Data listing:
►

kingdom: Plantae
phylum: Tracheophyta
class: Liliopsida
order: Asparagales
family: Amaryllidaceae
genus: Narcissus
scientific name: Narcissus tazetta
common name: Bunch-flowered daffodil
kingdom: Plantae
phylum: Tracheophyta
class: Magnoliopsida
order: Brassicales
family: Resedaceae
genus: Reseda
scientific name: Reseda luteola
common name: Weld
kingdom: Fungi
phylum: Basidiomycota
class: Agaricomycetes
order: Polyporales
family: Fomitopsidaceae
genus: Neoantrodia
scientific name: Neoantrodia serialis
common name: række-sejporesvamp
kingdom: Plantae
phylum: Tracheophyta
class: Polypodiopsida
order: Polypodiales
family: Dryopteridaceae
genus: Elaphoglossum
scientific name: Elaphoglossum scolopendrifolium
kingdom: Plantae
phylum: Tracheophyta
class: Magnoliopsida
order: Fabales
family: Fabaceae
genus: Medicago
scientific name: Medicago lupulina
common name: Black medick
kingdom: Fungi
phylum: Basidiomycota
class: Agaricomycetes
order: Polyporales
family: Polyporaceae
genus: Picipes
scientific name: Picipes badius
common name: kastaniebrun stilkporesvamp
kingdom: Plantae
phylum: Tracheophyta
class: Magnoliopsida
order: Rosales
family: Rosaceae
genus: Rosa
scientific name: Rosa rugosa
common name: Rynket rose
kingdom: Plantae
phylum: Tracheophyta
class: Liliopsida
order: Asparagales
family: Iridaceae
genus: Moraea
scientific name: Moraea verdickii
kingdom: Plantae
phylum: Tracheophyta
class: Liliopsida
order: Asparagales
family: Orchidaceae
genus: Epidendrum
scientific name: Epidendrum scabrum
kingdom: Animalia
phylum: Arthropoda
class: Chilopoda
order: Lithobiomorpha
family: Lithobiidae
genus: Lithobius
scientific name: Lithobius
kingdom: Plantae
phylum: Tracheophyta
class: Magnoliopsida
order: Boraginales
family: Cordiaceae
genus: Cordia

◄

**Your instructions:**
Copy the records word for word, from the first line through the line that contains "family: Rosaceae", including that line.

**Complete response:**
kingdom: Plantae
phylum: Tracheophyta
class: Liliopsida
order: Asparagales
family: Amaryllidaceae
genus: Narcissus
scientific name: Narcissus tazetta
common name: Bunch-flowered daffodil
kingdom: Plantae
phylum: Tracheophyta
class: Magnoliopsida
order: Brassicales
family: Resedaceae
genus: Reseda
scientific name: Reseda luteola
common name: Weld
kingdom: Fungi
phylum: Basidiomycota
class: Agaricomycetes
order: Polyporales
family: Fomitopsidaceae
genus: Neoantrodia
scientific name: Neoantrodia serialis
common name: række-sejporesvamp
kingdom: Plantae
phylum: Tracheophyta
class: Polypodiopsida
order: Polypodiales
family: Dryopteridaceae
genus: Elaphoglossum
scientific name: Elaphoglossum scolopendrifolium
kingdom: Plantae
phylum: Tracheophyta
class: Magnoliopsida
order: Fabales
family: Fabaceae
genus: Medicago
scientific name: Medicago lupulina
common name: Black medick
kingdom: Fungi
phylum: Basidiomycota
class: Agaricomycetes
order: Polyporales
family: Polyporaceae
genus: Picipes
scientific name: Picipes badius
common name: kastaniebrun stilkporesvamp
kingdom: Plantae
phylum: Tracheophyta
class: Magnoliopsida
order: Rosales
family: Rosaceae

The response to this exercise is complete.